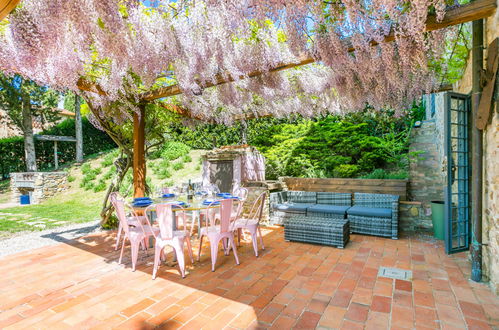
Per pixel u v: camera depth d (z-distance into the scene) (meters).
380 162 7.02
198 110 6.08
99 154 15.14
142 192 5.04
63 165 14.36
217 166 6.46
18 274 3.32
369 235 4.84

-*-

# What the exercise asks:
Output all of the data exactly. Skip the pictures.

# Reply:
Per pixel u v: camera depth d (z-distance into the scene) (meters).
380 162 7.02
198 110 6.08
99 154 15.14
142 192 5.04
63 165 14.36
217 166 6.46
18 274 3.32
369 235 4.84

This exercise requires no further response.